Structural investigation of the quasi-one-dimensional topological insulator Bi$_4$I$_4$

TL;DR

This study investigates the structural phases of Bi$_4$I$_4$, revealing that rapid cooling does not reliably produce a metastable phase and that native defects influence its properties, impacting topological classifications.

Contribution

It provides a detailed structural and defect analysis of Bi$_4$I$_4$, clarifying the stability of its phases and their relation to topological properties, supported by experimental and DFT calculations.

Findings

Rapid quenching does not reliably produce metastable $eta$-Bi$_4$I$_4$

Phase transition occurs quickly to $eta$-Bi$_4$I$_4$ upon cooling

Native defects like iodine vacancies affect structural stability and electrical properties

Abstract

The bismuth-halide Bi$_4$I$_4$ undergoes a structural transition around $T_P\sim 300$K, which separates a high-temperature $\beta$ phase ($T>T_P$) from a low-temperature $\alpha$ phase ($T<T_P$). $\alpha$ and $\beta$ phases are suggested to host electronic band structures with distinct topological classifications.
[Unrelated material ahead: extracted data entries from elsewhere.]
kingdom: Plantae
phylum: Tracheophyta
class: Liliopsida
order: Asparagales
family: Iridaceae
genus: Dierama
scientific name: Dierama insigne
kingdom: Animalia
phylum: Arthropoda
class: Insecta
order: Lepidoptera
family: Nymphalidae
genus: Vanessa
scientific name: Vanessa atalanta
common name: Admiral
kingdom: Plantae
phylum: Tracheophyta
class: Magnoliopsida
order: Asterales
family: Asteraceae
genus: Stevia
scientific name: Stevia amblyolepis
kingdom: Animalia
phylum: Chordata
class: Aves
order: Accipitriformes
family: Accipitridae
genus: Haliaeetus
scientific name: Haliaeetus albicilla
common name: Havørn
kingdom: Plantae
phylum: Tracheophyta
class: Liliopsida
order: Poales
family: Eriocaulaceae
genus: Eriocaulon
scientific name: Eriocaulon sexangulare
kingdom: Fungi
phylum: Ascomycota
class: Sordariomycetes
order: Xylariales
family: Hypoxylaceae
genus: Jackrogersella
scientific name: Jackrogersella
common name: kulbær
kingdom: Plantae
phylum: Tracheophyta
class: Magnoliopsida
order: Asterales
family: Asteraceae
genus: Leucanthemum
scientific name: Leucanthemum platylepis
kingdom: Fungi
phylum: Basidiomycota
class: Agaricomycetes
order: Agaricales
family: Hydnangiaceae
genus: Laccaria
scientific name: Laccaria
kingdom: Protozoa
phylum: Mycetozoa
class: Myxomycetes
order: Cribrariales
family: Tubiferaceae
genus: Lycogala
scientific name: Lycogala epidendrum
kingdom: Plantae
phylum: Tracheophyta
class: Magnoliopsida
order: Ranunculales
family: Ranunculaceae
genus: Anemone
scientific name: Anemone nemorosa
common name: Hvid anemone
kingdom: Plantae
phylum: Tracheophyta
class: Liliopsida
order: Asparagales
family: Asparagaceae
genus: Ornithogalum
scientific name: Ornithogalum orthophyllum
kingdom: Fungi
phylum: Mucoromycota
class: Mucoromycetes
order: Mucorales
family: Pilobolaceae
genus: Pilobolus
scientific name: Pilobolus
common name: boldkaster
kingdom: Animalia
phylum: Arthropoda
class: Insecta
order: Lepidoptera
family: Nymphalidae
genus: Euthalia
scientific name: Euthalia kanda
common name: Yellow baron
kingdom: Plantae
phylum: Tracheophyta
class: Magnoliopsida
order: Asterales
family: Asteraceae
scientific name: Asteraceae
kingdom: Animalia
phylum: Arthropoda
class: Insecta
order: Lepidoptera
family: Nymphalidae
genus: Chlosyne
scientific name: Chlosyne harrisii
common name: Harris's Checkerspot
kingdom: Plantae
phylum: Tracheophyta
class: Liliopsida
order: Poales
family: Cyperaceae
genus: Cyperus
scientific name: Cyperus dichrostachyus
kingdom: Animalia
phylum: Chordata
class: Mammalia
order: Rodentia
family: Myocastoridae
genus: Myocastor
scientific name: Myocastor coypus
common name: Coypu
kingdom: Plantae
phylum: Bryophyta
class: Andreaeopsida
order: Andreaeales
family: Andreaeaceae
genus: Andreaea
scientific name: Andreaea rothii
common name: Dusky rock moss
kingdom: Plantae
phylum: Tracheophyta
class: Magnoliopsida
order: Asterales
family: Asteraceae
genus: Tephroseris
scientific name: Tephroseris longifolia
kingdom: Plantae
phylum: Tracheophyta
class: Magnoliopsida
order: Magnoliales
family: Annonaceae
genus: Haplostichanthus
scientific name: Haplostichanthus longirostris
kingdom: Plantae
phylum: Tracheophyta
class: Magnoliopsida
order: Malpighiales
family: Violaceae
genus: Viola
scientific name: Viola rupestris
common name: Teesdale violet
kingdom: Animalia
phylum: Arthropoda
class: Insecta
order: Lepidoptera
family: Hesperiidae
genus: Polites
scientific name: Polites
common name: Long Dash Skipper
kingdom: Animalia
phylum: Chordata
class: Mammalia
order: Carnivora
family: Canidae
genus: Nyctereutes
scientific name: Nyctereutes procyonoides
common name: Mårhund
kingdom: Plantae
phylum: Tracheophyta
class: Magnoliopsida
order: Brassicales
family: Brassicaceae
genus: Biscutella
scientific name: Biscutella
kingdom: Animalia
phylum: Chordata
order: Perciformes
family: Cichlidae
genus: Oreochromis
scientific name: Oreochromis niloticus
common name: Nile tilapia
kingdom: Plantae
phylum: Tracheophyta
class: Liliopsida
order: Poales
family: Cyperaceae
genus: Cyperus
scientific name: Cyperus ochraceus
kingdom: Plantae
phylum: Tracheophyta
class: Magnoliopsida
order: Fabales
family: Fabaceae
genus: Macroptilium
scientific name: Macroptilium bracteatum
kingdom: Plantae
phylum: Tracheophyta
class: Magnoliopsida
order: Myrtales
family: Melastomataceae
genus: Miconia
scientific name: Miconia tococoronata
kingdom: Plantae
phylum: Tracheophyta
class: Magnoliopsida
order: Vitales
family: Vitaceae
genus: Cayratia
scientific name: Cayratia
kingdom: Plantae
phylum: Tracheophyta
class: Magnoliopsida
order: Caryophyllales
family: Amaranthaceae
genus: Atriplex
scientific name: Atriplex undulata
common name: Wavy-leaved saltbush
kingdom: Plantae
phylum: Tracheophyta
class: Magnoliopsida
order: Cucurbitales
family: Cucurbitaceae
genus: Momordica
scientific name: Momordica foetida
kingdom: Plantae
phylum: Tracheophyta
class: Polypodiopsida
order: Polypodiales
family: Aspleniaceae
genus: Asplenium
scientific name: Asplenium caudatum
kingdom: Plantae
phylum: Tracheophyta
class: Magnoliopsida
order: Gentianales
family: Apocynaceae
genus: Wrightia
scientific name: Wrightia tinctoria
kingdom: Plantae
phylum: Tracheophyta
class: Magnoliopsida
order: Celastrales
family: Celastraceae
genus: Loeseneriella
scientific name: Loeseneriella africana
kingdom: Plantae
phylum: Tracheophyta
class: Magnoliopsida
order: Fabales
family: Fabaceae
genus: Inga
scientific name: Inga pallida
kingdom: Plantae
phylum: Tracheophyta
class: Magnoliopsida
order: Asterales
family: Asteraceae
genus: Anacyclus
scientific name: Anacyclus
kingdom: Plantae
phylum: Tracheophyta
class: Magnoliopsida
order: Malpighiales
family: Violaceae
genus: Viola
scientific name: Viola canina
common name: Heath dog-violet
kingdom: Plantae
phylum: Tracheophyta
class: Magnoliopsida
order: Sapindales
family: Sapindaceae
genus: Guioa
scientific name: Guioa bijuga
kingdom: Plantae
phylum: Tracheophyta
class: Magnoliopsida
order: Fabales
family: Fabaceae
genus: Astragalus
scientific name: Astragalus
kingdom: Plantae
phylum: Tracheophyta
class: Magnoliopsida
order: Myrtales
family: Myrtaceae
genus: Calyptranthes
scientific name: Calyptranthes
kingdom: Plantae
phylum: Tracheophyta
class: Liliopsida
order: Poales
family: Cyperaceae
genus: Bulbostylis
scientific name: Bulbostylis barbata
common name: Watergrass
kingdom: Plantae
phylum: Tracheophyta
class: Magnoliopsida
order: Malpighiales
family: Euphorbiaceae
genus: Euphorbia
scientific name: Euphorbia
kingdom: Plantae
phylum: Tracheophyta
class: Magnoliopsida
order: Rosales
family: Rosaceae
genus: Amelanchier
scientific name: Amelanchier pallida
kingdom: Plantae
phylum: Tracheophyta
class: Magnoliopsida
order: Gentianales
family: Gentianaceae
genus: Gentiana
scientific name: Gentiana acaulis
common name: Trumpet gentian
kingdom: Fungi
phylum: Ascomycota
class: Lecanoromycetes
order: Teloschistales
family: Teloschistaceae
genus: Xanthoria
Rapid quenching was reported to stabilize a metastable $\beta$-Bi$_4$I$_4$ at $T<T_P$, making possible a comparative study of the physical properties of the two phases in the same low-temperature range. In this work, we present a structural investigation of the Bi$_4$I$_4$ before and after quenching together with electrical resistivity measurements. We found that rapid cooling does not consistently lead to a metastable $\beta$-Bi$_4$I$_4$, and a quick transition to $\alpha$-Bi$_4$I$_4$ is observed. As a result, the comparison of putative signatures of different topologies attributed to a specific structural phase should be carefully considered. The observed phase instability is accompanied by an increase in iodine vacancies and by a change in the temperature dependence of electrical resistivity, pointing to native defects as a possible origin of our finding. Density functional theory (DFT) calculations support the scenario that iodine vacancies, together with bismuth antisites and interstitials, are among the defects that are more likely to occur in Bi$_4$I$_4$ during the growth.